The steam engine, the radio, the telephone were all met with scepticism
when first introduced to the world. (In fact, the inventor of
the steam engine, James Watt, himself did not think it was possible
to make pistons and cylinders that did not leak under high pressure.)
Yet, time has always proved the critics wrong and the believers,
right. So, we hope, will be the case with MIT technology don,
Nicholas Negroponte's plans of building and supplying $100 (Rs
4,400) laptops to school children across developing countries.

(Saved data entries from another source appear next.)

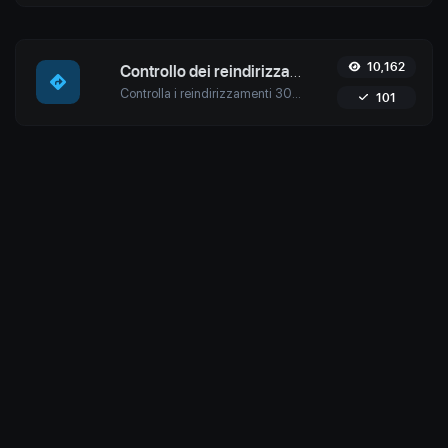
10,162
Controllo dei reindirizzamenti URL
Controlla i reindirizzamenti 301 e 302 di un URL specifico con lo strumento di controllo dei reindirizzamenti di Uptime4. Assicura un SEO, prestazioni e sicurezza senza interruzioni per il tuo sito.
101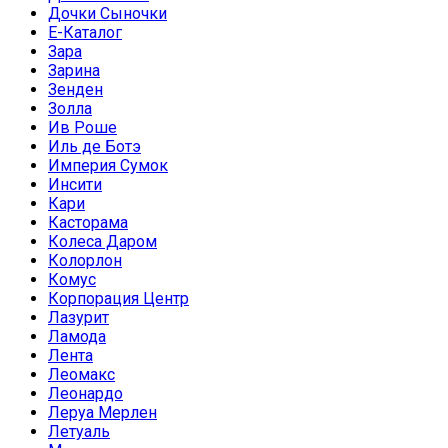
Дочки Сыночки
Е-Каталог
Зара
Зарина
Зенден
Золла
Ив Роше
Иль де Ботэ
Империя Сумок
Инсити
Кари
Касторама
Колеса Даром
Колорлон
Комус
Корпорация Центр
Лазурит
Ламода
Лента
Леомакс
Леонардо
Леруа Мерлен
Летуаль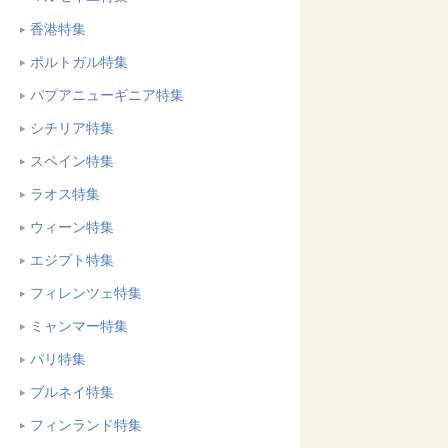
香港特集
ポルトガル特集
パプアニューギニア特集
シチリア特集
スペイン特集
ラオス特集
ウィーン特集
エジプト特集
フィレンツェ特集
ミャンマー特集
パリ特集
ブルネイ特集
フィンランド特集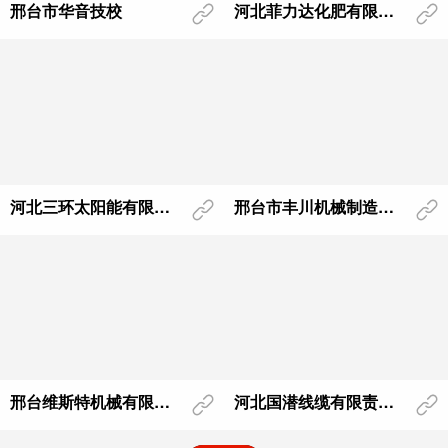
邢台市华音技校
河北菲力达化肥有限公司
河北三环太阳能有限公司
邢台市丰川机械制造有限公司
邢台维斯特机械有限公司
河北国潜线缆有限责任公司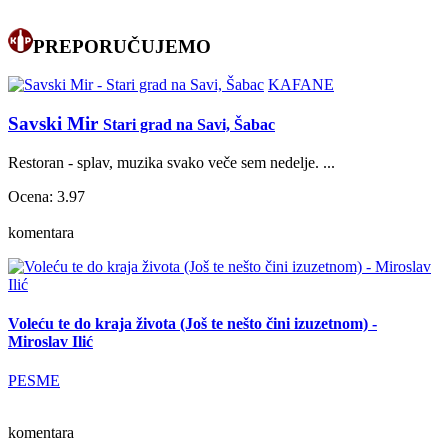
PREPORUČUJEMO
KAFANE
Savski Mir
Stari grad na Savi, Šabac
Restoran - splav, muzika svako veče sem nedelje. ...
Ocena: 3.97
komentara
Voleću te do kraja života (Još te nešto čini izuzetnom) -
Miroslav Ilić
PESME
komentara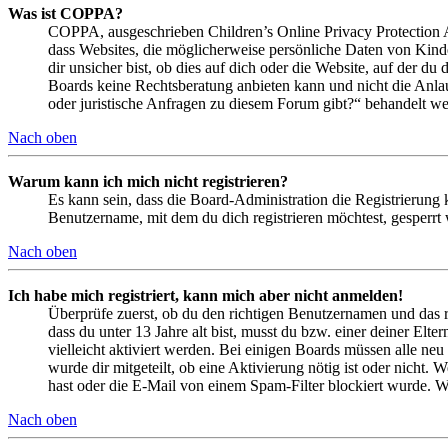
Was ist COPPA?
COPPA, ausgeschrieben Children’s Online Privacy Protection Ac
dass Websites, die möglicherweise persönliche Daten von Kind
dir unsicher bist, ob dies auf dich oder die Website, auf der du 
Boards keine Rechtsberatung anbieten kann und nicht die Anlauf
oder juristische Anfragen zu diesem Forum gibt?“ behandelt w
Nach oben
Warum kann ich mich nicht registrieren?
Es kann sein, dass die Board-Administration die Registrierung
Benutzername, mit dem du dich registrieren möchtest, gesperrt
Nach oben
Ich habe mich registriert, kann mich aber nicht anmelden!
Überprüfe zuerst, ob du den richtigen Benutzernamen und das 
dass du unter 13 Jahre alt bist, musst du bzw. einer deiner Elt
vielleicht aktiviert werden. Bei einigen Boards müssen alle neu
wurde dir mitgeteilt, ob eine Aktivierung nötig ist oder nicht
hast oder die E-Mail von einem Spam-Filter blockiert wurde. We
Nach oben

If there's any innovation that has the potential to give the mass
of world's poor, under-privileged, and under-fed children a chance
at life, it could well be this. Why?
There are several issues that Negroponte's
$100 laptop promises to stitch together quite nicely. One is,
of course, the future of our society itself. It is safe to say
that it will only get more digital in years to come. Therefore,
anyone who is not computer savvy will be relegated to low-tech-hence,
low-end-jobs that don't fetch much. By making an entire generation
computer literate early on, the low-priced laptop could possibly
ensure their future in the workplace. Agreed, a laptop is only
a tool of learning and not learning itself. But it is a powerful
tool in making the process of learning far more engaging and interactive
than it currently is for millions of poor children. Imagine, for
a moment, that you are a 10-year-old living in a village that
has no electricity. Ordinarily, your learning is limited to daylight,
unless you are motivated enough to study by the candlelight. Now,
imagine again, along comes a laptop that requires no electricity
(its battery can be charged manually) but has all the features
of a regular laptop, except a gargantuan hard disk. Suddenly,
the process of learning, and the content itself, becomes much
richer. The chances of a poor child being genuinely interested
in studying all the way up to high school or college are brighter.
Because Negroponte's project holds so much
promise, it must not fail. A low-priced personal computer has
long been the quest of hardware manufacturers around the world,
including India, where the handheld Simputer made its debut not
too long ago. But the technology adventurers have been tripped
up repeatedly. As they've discovered, price is not the only thing
that consumers look for; rather, they look for value. That means
software in local languages, applications that are suited to local
needs and, most of all, internet connectivity. Fortunately, the
MIT professor has Google, AMD and Red Hat on his side. It's in
their interest that the digital market explodes.